# Please come get me.



## deadeyedave (Nov 4, 2008)

I would love to attend a function here but I do not have a drivers license currently. I would love to see you all.!!!

Thanks, 
Deadeye.


----------



## Chapman5011 (Mar 7, 2013)

Where did you think you lost it at. 
I'll be on the lookout.


----------



## deadeyedave (Nov 4, 2008)

I have to wait till nov. 5th.


----------



## Chapman5011 (Mar 7, 2013)

Not too far away.
My new e-cig kit come in the mail on November 6. 
So i feel your pain. 
It's gonna be a long week


----------



## jspooney (Oct 2, 2007)

I have no earthly idea what you guys are talking about.


----------



## wld1985 (Oct 2, 2007)

Jeff is looks like deadeye is awaiting his license.. chapman is awaiting his e-cig that wont make it for another week also..
Then Jeff has no idea what is going on,neither do I.


----------



## Chapman5011 (Mar 7, 2013)

I'll be attempting to fish the bon secour river/bay the rest of the week. Hope some luck comes my way


----------



## Chapman5011 (Mar 7, 2013)

Required work:
Pick up the forum thread about deadeye's driver's license where it stops, and write the next part.

Record extracts:
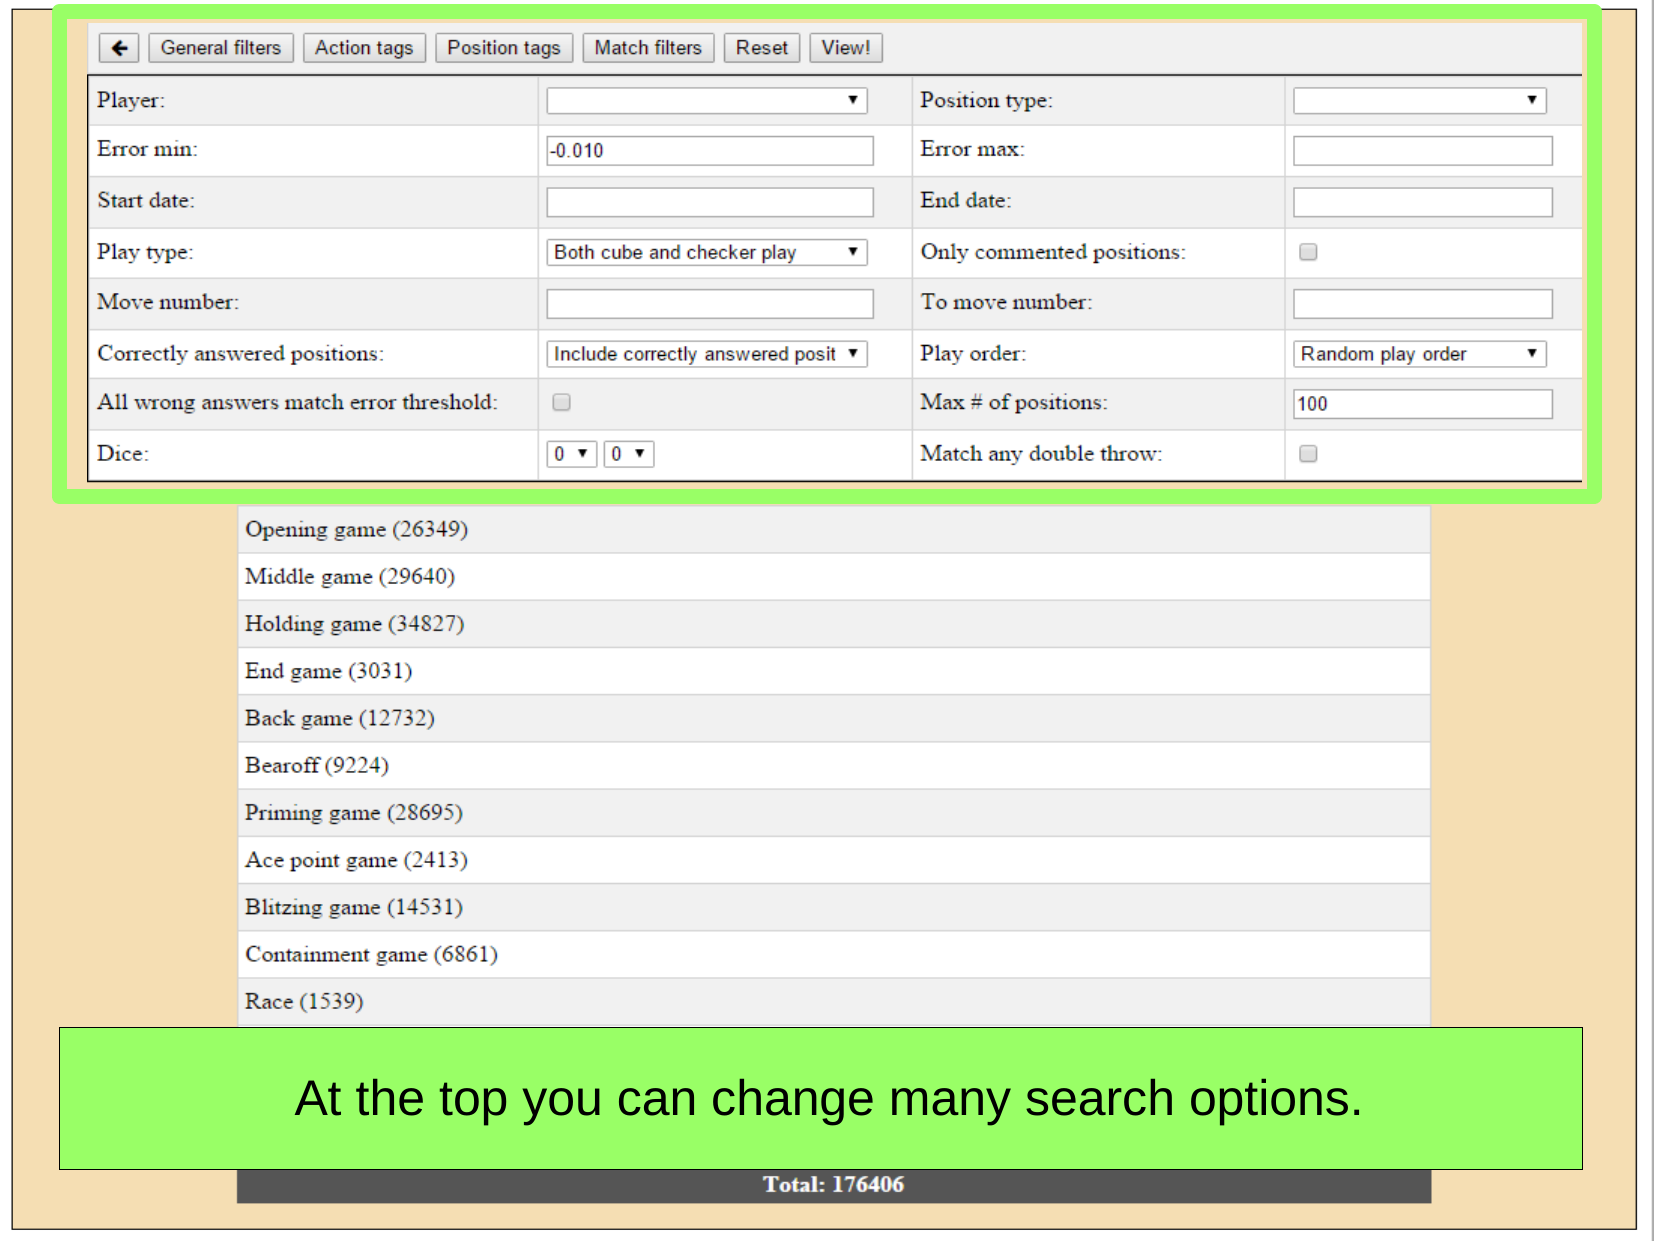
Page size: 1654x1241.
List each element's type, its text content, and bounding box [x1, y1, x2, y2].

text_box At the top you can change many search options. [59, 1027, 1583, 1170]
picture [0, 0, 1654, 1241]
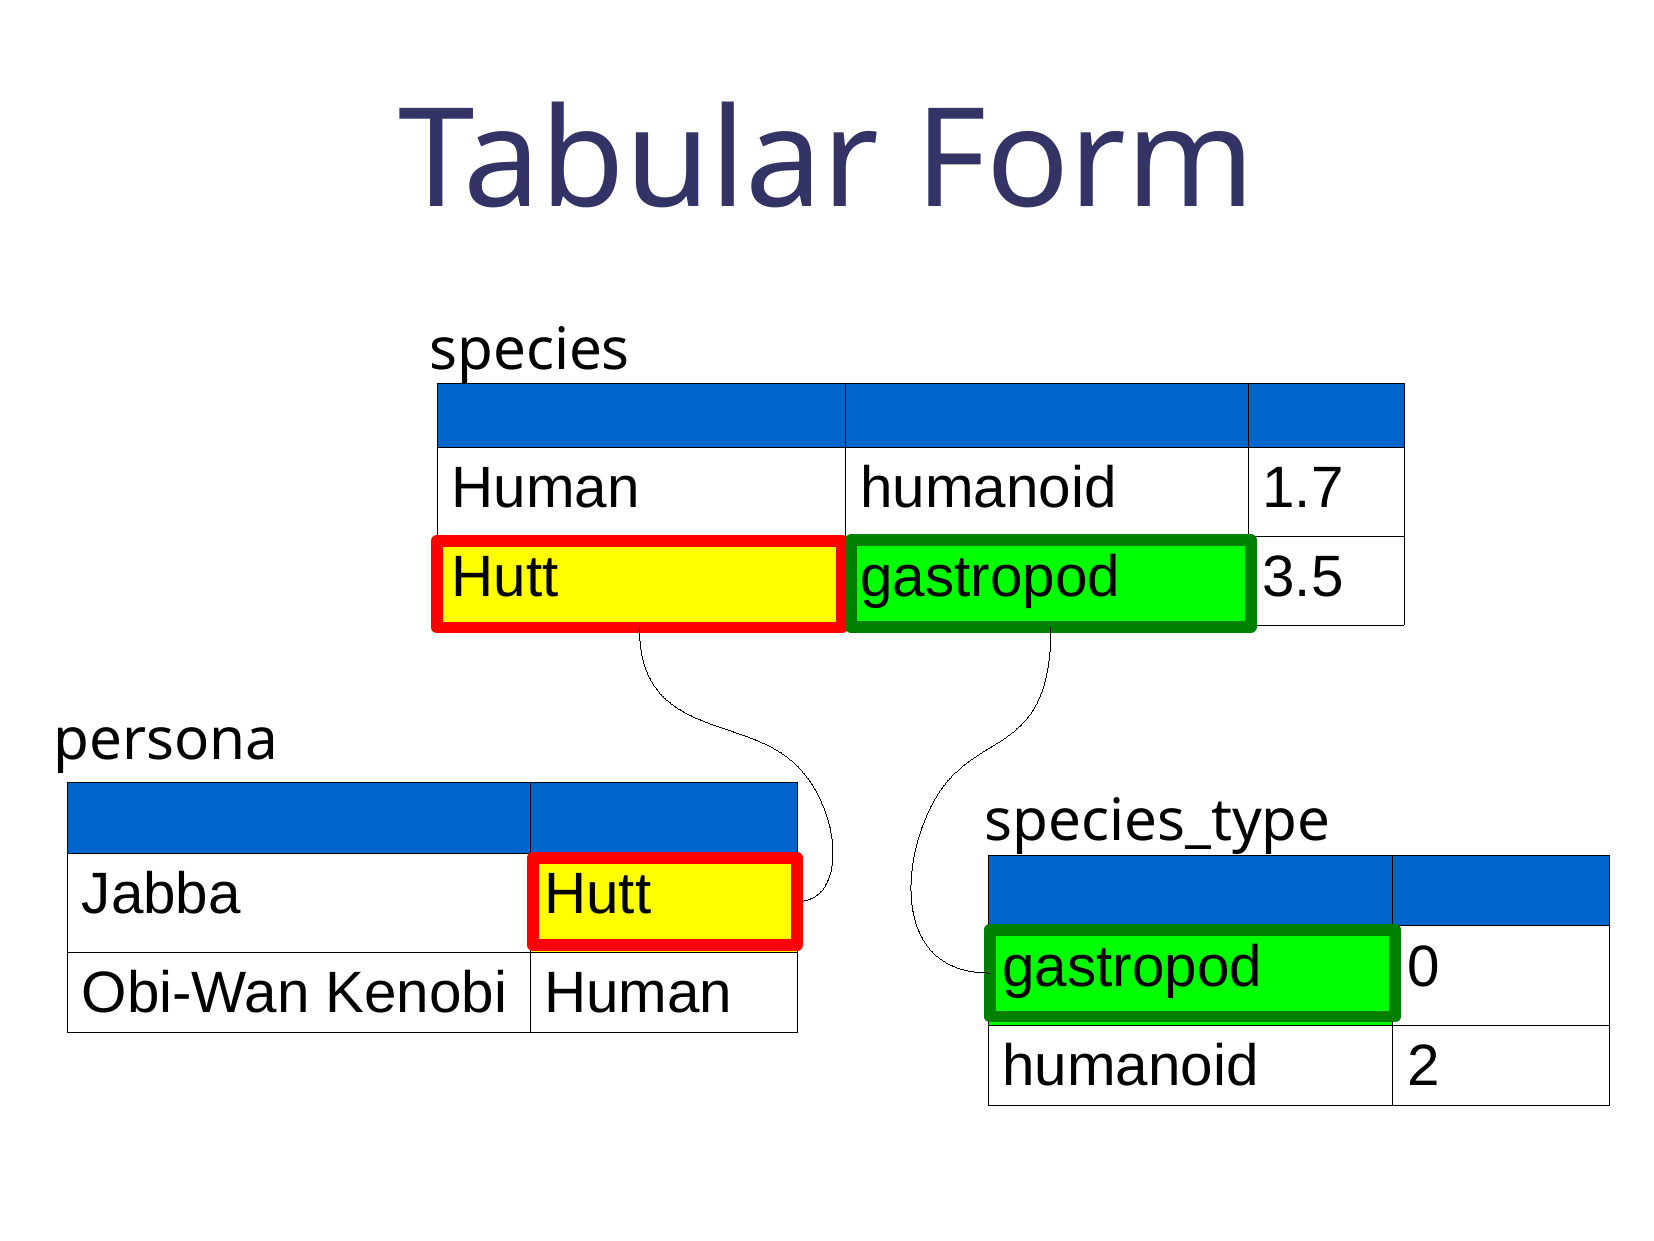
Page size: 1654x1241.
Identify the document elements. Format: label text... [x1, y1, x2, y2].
...
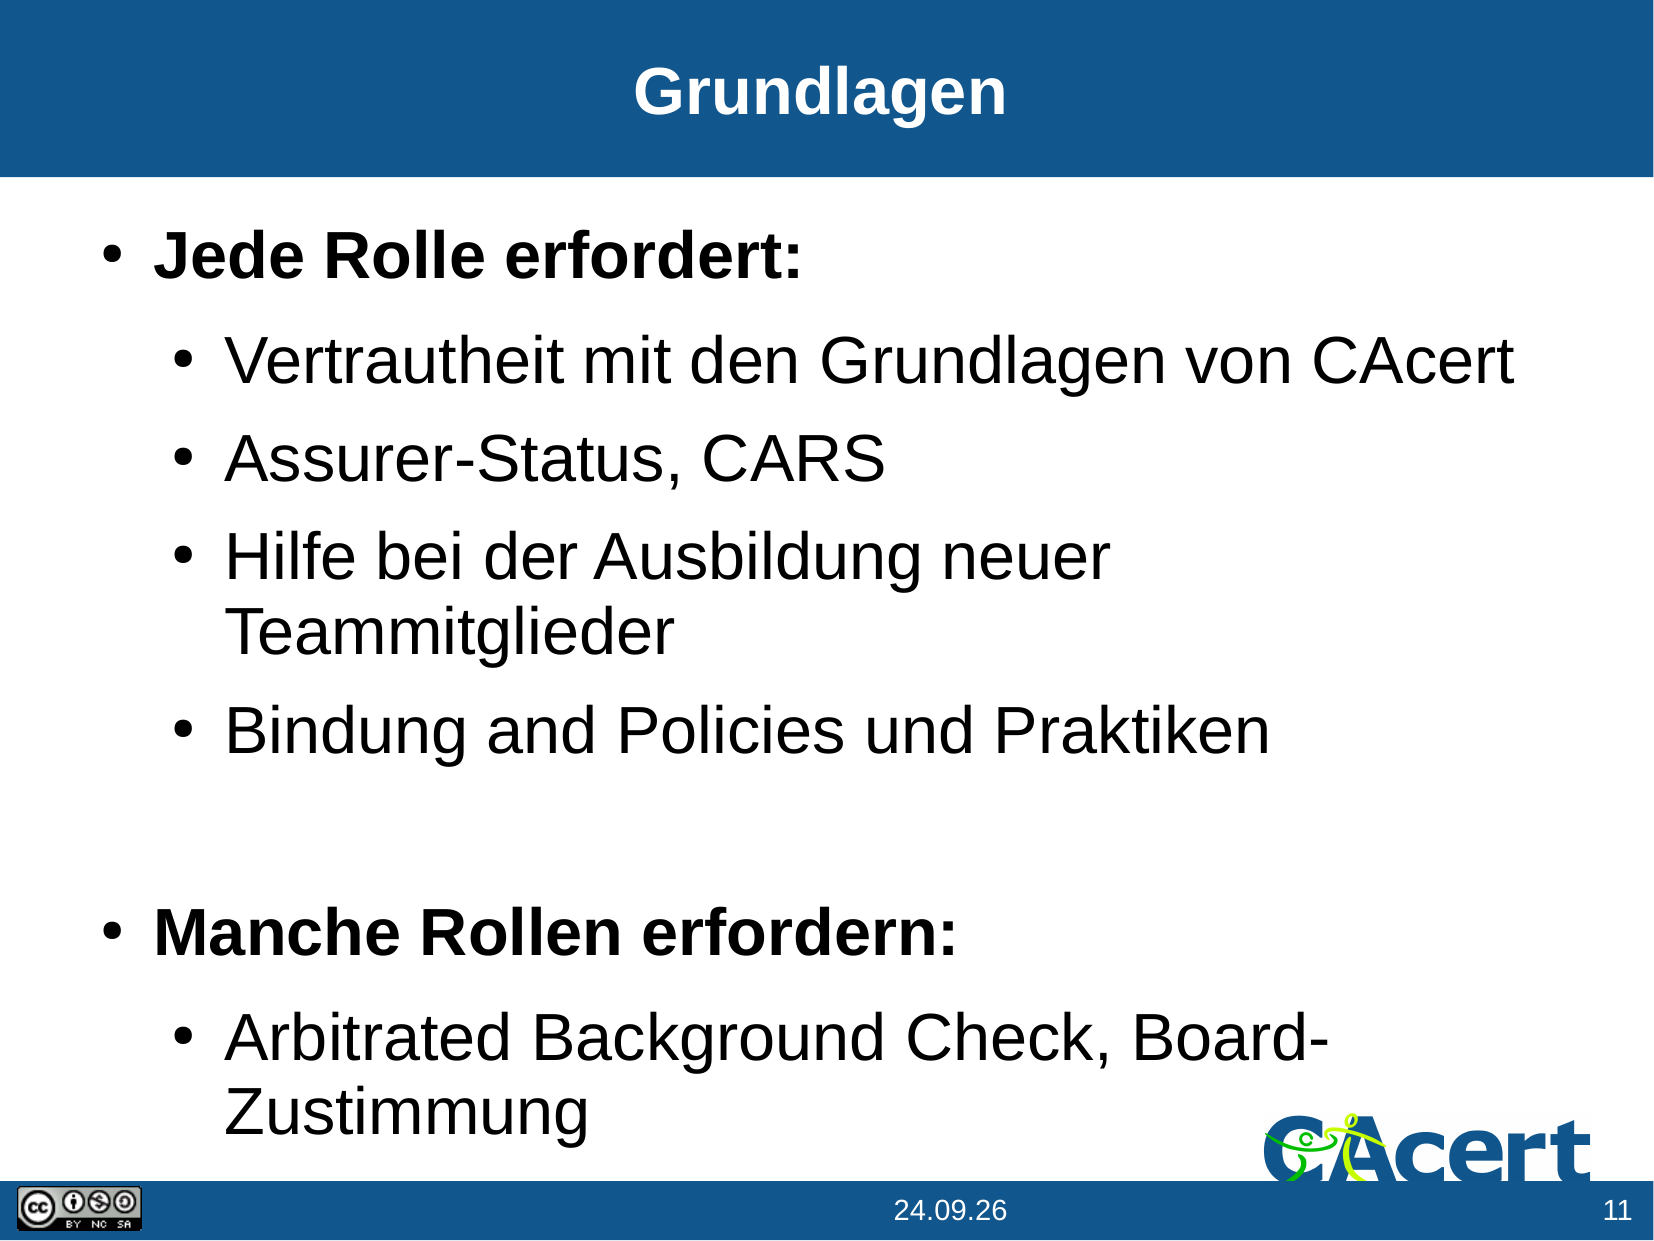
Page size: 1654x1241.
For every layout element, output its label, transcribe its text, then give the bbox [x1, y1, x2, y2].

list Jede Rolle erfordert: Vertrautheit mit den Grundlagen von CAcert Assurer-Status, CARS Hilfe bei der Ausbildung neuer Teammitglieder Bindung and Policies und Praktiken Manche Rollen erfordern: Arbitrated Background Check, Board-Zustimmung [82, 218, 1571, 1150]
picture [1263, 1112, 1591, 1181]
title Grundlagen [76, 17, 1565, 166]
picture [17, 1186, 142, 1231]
==
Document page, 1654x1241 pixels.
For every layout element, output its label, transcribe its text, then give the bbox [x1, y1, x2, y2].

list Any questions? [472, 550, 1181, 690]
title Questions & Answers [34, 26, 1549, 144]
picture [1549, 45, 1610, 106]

Output of the exercise:
Sorry if anyone was confused.


----------



## Try'n Hard (Oct 23, 2008)

jspooney said:


> I have no earthly idea what you guys are talking about.


Havent spewed coffee in a while - thanks Jeff!


----------



## Splittine (Nov 24, 2007)

No offense but after your recent threads I'd be more incline to pick up a hitch hiker in the middle of the night near Warrington Village.


----------



## Boat-Dude (Sep 24, 2011)

Splittine said:


> No offense but after your recent threads I'd be more incline to pick up a hitch hiker in the middle of the night near Warrington Village.


HAHAHAaaaaa


----------



## jack2 (Mar 19, 2010)

Splittine said:


> No offense but after your recent threads I'd be more incline to pick up a hitch hiker in the middle of the night near Warrington Village.


ahh...warrington village....i have some great memories down there.:whistling: just passing through, of course.

jack


----------



## HisName (Nov 29, 2009)

jack2 said:


> ahh...warrington village....i have some great memories down there.:whistling: just passing through, of course.
> 
> jack


$20


----------



## submariner (Oct 2, 2007)

Splittine said:


> No offense but after your recent threads I'd be more incline to pick up a hitch hiker in the middle of the night near Warrington Village.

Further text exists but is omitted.